▶ [Text]:

══════

That’s a tough one.  As I was praying about how to talk about this challenging scripture, thinking about what would make me drop everything at a moment’s notice, I got a call from my granddaughter Raegan.  Without hesitation, I answered it. I had my answer. I will drop everything to talk to Raegan.

It’s not a hard choice, though. Sometimes I have to apologize to the people I’m meeting with, and take the chance that they’ll be annoyed, but it’s not a big risk, and it’s one I’m willing to take.  Not always, but most of the time. Because I love her.

In our text for today, Jesus is talking about making tough choices. The crowd following him is growing.  For the moment he’s the popular choice, the new fad. But for those who continue to follow, the way will become more challenging.  We see how much public sentiment turns on the evening when Jesus is arrested and Peter, arguably the strongest disciple, denies even knowing Jesus.

So Jesus is giving the crowd a heads up. Yes, things are good now. Jesus has done some amazing things – casting out demons, healing the blind and the lame. The crowds are filled with awe and joy and anticipation.[1] But the way ahead will be risky. So he urges them to count the cost to continue. “You will have to let go of anything that holds you back.”  But doing so builds our faith.

Maybe we have a hard time understanding this level of risk, since we live where Christianity is generally acceptable. Or maybe we just aren’t going near enough to the edge to see the risk.


Two olives are playing on a table, rolling around faster and faster, each seeing how close they dare to get to the edge.  Suddenly one of the olives rolls off the table and falls to the floor. The other rushes to the edge of the table and yells “Are you O.K??  The olive on the floor responds. “Olive.”

Many thanks to Dave Ford for sending me that joke on my birthday.[3]

All puniness aside, the olives are competing to see which one is willing to take the most risk.  They’re counting the cost, and one miscalculated. On the other hand, he definitely put olive himself into the game….

In today’s words from Jesus, he’s not talking about risk for the sake of risk. He’s talking about having more faith in God than in our fears.[4]  That faith calls us to ask ourselves, “What response does God want from me in this moment?”[5]

In any given moment, we might know all the variables involved in a choice, but sometimes we can’t. In the first century, when Jesus is speaking to this crowd, they can’t really know all that following Jesus will mean. Even though Jesus tries to help them know, he hadn’t yet actually carried a cross or died on one. Maybe the most they can understand at this point is that this is more than a popularity contest. Or maybe seeing the ways that Jesus shows great love for them, they are drawn to that love, as we are.

The extreme statements Jesus makes remind me of the Barmen Confession, one of the confessions in our PCUSA book of confessions that’s part of our church constitution. The Barmen Confession was the response of some Reformed and Lutheran churches in Germany in 1933 to the issue of loyalty to Jesus.

8.11 Jesus Christ, as he is attested for us in Holy Scripture, is the one Word of God which we have to hear and which we have to trust and obey in life and in death.

8.12 We reject the false doctrine, as though the church could and would have to acknowledge as a source of its proclamation, apart from and besides this one Word of God, still other events and powers, figures and truths, as God’s revelation.

══════

▶ [Set tasks]:
1. In the sermon, who does the speaker say they will drop everything to talk to?
2. Pick up the sermon after its last sentence and carry it on.

══════

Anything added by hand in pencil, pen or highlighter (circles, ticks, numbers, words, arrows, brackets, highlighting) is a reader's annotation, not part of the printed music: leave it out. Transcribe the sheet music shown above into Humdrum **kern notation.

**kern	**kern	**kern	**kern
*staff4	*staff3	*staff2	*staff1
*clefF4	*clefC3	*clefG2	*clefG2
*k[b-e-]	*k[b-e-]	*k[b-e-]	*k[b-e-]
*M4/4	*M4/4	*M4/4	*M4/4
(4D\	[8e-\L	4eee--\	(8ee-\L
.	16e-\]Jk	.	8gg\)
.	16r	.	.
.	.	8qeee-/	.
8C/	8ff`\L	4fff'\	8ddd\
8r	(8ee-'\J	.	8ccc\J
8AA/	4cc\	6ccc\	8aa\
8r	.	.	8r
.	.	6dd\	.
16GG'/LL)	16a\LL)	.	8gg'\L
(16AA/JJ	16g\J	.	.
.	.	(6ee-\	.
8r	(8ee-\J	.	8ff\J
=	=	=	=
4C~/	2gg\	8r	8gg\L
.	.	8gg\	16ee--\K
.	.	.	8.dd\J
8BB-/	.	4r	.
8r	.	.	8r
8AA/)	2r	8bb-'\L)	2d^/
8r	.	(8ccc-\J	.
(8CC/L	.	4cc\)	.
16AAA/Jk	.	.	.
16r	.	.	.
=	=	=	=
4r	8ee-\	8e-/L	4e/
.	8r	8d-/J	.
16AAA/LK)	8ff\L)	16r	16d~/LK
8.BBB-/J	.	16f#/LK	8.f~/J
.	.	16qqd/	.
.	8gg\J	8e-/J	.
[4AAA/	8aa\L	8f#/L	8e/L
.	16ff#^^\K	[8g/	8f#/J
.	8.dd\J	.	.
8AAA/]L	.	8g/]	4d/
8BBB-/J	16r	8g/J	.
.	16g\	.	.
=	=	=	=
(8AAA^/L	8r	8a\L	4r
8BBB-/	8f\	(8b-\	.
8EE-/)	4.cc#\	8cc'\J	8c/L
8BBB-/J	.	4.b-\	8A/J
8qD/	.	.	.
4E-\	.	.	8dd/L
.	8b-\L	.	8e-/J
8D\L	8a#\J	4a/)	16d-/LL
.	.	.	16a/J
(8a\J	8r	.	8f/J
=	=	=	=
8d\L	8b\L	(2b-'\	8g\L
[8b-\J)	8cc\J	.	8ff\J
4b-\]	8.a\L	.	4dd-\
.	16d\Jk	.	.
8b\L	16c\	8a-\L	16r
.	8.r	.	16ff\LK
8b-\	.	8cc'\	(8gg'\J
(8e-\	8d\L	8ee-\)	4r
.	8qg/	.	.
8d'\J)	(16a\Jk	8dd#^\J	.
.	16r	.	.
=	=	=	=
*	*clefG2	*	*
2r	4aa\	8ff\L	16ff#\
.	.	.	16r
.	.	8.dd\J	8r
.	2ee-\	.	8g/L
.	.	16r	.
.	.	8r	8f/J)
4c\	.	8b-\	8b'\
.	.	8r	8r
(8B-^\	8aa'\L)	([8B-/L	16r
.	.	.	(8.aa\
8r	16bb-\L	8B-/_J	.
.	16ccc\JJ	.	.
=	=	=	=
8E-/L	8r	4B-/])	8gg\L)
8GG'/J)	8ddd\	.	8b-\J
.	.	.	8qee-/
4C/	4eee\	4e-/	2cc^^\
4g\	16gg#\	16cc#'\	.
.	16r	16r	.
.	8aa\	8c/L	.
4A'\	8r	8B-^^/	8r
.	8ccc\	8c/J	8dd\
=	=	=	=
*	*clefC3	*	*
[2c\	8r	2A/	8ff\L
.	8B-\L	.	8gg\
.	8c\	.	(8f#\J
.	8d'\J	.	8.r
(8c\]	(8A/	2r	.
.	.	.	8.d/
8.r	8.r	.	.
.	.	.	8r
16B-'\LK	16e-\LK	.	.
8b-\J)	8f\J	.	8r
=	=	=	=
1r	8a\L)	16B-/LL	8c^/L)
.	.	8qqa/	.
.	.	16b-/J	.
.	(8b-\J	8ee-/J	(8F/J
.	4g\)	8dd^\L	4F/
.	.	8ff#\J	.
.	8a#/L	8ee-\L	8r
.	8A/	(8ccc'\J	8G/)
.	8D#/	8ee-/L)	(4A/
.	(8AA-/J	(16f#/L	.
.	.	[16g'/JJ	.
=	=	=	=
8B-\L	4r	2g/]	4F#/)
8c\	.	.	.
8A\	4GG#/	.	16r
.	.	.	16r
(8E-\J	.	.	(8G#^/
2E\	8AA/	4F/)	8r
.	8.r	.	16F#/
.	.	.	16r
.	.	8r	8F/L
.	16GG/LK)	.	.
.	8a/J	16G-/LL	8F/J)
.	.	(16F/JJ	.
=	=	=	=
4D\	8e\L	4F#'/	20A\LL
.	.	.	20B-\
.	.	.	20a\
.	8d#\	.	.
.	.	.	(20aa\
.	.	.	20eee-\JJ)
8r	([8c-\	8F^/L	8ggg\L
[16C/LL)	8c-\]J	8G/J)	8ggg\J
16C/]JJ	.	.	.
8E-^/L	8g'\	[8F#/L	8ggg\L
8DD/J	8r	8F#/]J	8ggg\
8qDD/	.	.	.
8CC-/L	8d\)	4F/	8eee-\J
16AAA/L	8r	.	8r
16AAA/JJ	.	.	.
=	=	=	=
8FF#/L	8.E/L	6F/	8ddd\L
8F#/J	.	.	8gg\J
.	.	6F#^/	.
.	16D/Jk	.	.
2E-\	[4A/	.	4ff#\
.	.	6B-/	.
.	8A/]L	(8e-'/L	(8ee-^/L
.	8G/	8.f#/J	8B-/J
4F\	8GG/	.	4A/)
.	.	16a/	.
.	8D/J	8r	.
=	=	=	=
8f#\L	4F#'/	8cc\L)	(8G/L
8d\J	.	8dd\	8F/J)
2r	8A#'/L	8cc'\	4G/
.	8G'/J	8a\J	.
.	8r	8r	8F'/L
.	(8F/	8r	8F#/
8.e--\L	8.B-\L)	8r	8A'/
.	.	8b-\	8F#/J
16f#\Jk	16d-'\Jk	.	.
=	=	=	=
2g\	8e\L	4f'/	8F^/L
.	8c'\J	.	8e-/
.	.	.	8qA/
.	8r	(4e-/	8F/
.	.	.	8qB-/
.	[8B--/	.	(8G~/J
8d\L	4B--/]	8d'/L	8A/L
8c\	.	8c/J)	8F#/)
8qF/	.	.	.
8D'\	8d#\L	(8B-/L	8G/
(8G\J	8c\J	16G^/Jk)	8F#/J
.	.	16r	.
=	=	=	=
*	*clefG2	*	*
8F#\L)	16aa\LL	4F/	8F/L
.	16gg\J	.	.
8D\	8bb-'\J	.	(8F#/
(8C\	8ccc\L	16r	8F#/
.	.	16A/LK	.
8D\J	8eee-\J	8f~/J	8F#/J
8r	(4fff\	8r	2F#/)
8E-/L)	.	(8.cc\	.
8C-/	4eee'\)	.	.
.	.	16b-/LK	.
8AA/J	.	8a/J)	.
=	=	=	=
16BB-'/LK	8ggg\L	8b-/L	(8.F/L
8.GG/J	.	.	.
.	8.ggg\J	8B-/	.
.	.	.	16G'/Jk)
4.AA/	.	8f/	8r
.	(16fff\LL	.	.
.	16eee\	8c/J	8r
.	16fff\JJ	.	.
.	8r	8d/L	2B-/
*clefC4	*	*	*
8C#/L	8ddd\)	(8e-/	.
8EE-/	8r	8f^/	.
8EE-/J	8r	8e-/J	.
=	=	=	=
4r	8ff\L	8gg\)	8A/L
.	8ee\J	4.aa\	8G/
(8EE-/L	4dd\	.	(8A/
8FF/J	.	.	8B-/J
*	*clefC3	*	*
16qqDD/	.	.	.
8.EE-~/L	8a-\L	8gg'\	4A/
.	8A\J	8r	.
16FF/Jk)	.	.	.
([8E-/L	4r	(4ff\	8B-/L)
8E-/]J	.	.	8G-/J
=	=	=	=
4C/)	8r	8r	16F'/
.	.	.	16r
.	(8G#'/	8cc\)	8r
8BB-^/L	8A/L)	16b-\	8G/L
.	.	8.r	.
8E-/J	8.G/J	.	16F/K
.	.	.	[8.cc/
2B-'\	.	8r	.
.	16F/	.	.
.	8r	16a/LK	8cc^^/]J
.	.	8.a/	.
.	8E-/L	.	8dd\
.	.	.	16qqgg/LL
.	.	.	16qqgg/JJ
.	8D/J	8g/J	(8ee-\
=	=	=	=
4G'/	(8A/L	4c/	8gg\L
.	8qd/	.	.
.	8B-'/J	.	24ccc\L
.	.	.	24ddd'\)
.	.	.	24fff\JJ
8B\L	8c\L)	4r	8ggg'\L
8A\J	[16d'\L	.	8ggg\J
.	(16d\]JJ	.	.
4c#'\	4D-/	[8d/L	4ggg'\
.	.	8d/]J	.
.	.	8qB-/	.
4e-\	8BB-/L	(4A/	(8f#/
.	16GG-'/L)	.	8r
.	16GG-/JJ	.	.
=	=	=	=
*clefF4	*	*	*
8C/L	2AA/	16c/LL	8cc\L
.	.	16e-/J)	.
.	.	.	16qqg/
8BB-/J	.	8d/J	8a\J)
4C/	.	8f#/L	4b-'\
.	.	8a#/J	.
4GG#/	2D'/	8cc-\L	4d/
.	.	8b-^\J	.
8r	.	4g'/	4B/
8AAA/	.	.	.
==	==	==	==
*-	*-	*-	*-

══════

▶ [Task responses]:
1. Their granddaughter Raegan.

2.
In Germany, at that time, the government, led by Adolph Hitler, was requiring commitments from the churches in ways that contradicted their allegiance to Jesus Christ as the only head of the church. 

Like anything we read, it is best understood in the context of its time.  The Barmen Declaration alludes to events and situations, but doesn’t describe them for us.  We have to read other sources to find out more about those situations.  One of those sources is a first-hand account by an American Lutheran pastor who was called to Germany just before the war began. He was amazed to find people singing songs in praise of the Fuhrer instead of hymns and saying prayers of thanks to Hitler instead of to God.

When the Barmen Declaration was written, they didn’t yet know how far Hitler would go. Even so, it’s not surprising that looking back, Martin Niemoller, one of the pastors who led the organization of churches who stood against Hitler, said that the Barmen Declaration didn’t go far enough.

Confessions are one way the church takes a stand about the issues of a particular time and place that threaten the witness of Jesus Christ in the church and in the world.  The churches in South Africa took a stand against apartheid and racism in the early 1980s when they issued the Belhar Confession that was added to our book of confessions a few years ago.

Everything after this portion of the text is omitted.